(Stored items from a collection)
=====

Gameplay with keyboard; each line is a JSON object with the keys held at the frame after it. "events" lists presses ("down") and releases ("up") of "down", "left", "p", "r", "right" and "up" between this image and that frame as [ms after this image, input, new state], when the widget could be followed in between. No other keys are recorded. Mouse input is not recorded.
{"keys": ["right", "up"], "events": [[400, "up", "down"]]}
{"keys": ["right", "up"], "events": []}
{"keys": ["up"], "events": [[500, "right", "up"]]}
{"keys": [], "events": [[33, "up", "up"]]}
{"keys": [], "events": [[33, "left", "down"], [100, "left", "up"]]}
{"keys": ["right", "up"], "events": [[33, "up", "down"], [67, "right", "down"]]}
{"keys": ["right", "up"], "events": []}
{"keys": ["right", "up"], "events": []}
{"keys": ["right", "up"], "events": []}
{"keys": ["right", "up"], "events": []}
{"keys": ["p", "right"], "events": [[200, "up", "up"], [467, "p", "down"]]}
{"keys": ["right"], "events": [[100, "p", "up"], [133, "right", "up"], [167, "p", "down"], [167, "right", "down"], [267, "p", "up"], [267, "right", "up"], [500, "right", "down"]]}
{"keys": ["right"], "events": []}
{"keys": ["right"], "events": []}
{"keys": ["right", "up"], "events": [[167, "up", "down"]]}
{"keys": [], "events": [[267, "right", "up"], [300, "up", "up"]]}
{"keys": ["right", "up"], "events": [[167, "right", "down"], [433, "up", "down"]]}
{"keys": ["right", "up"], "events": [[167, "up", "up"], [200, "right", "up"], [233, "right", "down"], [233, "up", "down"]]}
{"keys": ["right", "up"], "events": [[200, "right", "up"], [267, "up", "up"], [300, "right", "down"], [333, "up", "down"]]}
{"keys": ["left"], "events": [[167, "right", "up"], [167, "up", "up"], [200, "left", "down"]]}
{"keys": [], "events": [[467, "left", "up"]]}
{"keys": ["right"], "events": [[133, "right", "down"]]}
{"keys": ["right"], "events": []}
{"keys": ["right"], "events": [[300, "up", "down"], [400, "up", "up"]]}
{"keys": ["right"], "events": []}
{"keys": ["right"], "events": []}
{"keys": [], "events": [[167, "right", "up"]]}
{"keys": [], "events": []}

=====

What you have to do:
All of the records need to be returned exactly as they are.

Response for this exercise:
Gameplay with keyboard; each line is a JSON object with the keys held at the frame after it. "events" lists presses ("down") and releases ("up") of "down", "left", "p", "r", "right" and "up" between this image and that frame as [ms after this image, input, new state], when the widget could be followed in between. No other keys are recorded. Mouse input is not recorded.
{"keys": ["right", "up"], "events": [[400, "up", "down"]]}
{"keys": ["right", "up"], "events": []}
{"keys": ["up"], "events": [[500, "right", "up"]]}
{"keys": [], "events": [[33, "up", "up"]]}
{"keys": [], "events": [[33, "left", "down"], [100, "left", "up"]]}
{"keys": ["right", "up"], "events": [[33, "up", "down"], [67, "right", "down"]]}
{"keys": ["right", "up"], "events": []}
{"keys": ["right", "up"], "events": []}
{"keys": ["right", "up"], "events": []}
{"keys": ["right", "up"], "events": []}
{"keys": ["p", "right"], "events": [[200, "up", "up"], [467, "p", "down"]]}
{"keys": ["right"], "events": [[100, "p", "up"], [133, "right", "up"], [167, "p", "down"], [167, "right", "down"], [267, "p", "up"], [267, "right", "up"], [500, "right", "down"]]}
{"keys": ["right"], "events": []}
{"keys": ["right"], "events": []}
{"keys": ["right", "up"], "events": [[167, "up", "down"]]}
{"keys": [], "events": [[267, "right", "up"], [300, "up", "up"]]}
{"keys": ["right", "up"], "events": [[167, "right", "down"], [433, "up", "down"]]}
{"keys": ["right", "up"], "events": [[167, "up", "up"], [200, "right", "up"], [233, "right", "down"], [233, "up", "down"]]}
{"keys": ["right", "up"], "events": [[200, "right", "up"], [267, "up", "up"], [300, "right", "down"], [333, "up", "down"]]}
{"keys": ["left"], "events": [[167, "right", "up"], [167, "up", "up"], [200, "left", "down"]]}
{"keys": [], "events": [[467, "left", "up"]]}
{"keys": ["right"], "events": [[133, "right", "down"]]}
{"keys": ["right"], "events": []}
{"keys": ["right"], "events": [[300, "up", "down"], [400, "up", "up"]]}
{"keys": ["right"], "events": []}
{"keys": ["right"], "events": []}
{"keys": [], "events": [[167, "right", "up"]]}
{"keys": [], "events": []}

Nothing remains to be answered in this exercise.